Mr. Fly, question: could you share what the differences between the dark version and the fruit version of the app are? Are there features that haven't been ported to iOS yet? also, has anyone tried the tracking with heading feature on Apple maps with voiceover? It's sorta blind squarish. I'm really hoping they will work on this and clean up the feature a bit because it can be very useful to those who don't want to buy a third party app for doing that. Woof!
My downside with Ariadne as I understand it is that you have to keep your
screen unlocked in order to use it.
Maybe it's how I happen to use BlindSquare but I just set it and forget it, start
going and it announces upcoming streets soon enough for me. And my screen is
locked, it's doing everything in the background.
Now a virtual map would be nice, where you could set a pointer to an address
or location, then virtually walk around block by block and have it tell you the
streets in that area if you were unfamiliar.
Does Nearby Explorer do that?
BlindSquare will let you virtually look around in an area, but you can't just say,
"Go one block west" or something similar, to see what street is over there.
That's the kind of thing I'd really appreciate when in a different city, or even
parts of the city of Portland that I rarely if ever have the occasion to go to.
So does Nearby Explorer let you virtually travel around like that?
Because BlindSquare seems to let you take a destination and virtually set
yourself down there, but not move around block by block.

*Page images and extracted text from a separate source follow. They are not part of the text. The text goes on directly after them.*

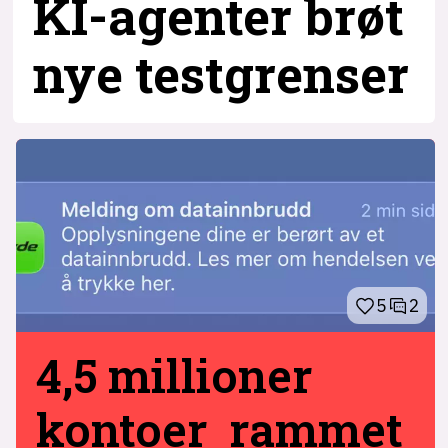
KI-agenter brøt
nye testgrenser
5
2
4,5 millioner
kontoer rammet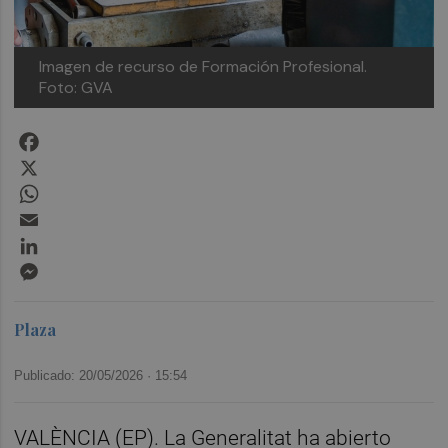
Imagen de recurso de Formación Profesional.
Foto: GVA
Facebook
X
WhatsApp
Email
LinkedIn
Messenger
Plaza
Publicado: 20/05/2026 ·
15:54
VALÈNCIA (EP). La Generalitat ha abierto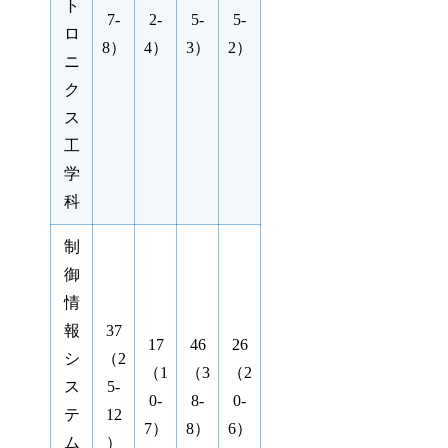
ト
7-
2-
5-
5-
ロ
8）
4）
3）
2）
ニ
ク
ス
工
学
科
制
御
情
報
37
17
46
26
シ
（2
（1
（3
（2
ス
5-
0-
8-
0-
テ
12
7）
8）
6）
ム
）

I've actually never tried using turn-by-turn directions. Ironically, I used to hate
it when I was a kid, if an instructor gave me "turn left, then turn right, then this
then that." Mobility people never really did that, they tended to always give you
a mental map of the area. But other kinds of "vision teachers" would do the
one-dimensional type stuff. Maybe my brain is just wired different from how
they expected it, I've no idea.
Right, wrong or indifferent, it's served me for getting my ass around places. So
that's why I'd use an app that could let me virtually look around in an unfamiliar
area. And also why I mainly use BlindSquare just to tell me what street corner
I'm at, either as a one-off if I spaced out, or ongoing if I set it to start when I
took off and my mind was gonna be busy doing something other than keeping
track of how far I'd gone.
I'm with Leo on this one. I'd love something like that.
Hi Leo. Yes Nearby Explorer lets you move around in the way you want to. You
can hit the button for the direction you want to move, and it advances you 20
yards in that direction speaking information relative to where you now are
having pressed the button. This includes things like new and upcoming
intersections, points of interest etc.
Very cool. Not sure I want to spring $100 right now but still. Very cool.
LeoGuardian at least for the Android version there is "Nearby Explorer Online" which requires
an internet connection (because you can't download the maps) but is 100% free. I just
downloaded this a few days ago and it can tell you what direction and speed you are going,
streets you're crossing, addresses, businesses nearby, and a lot of other useful things.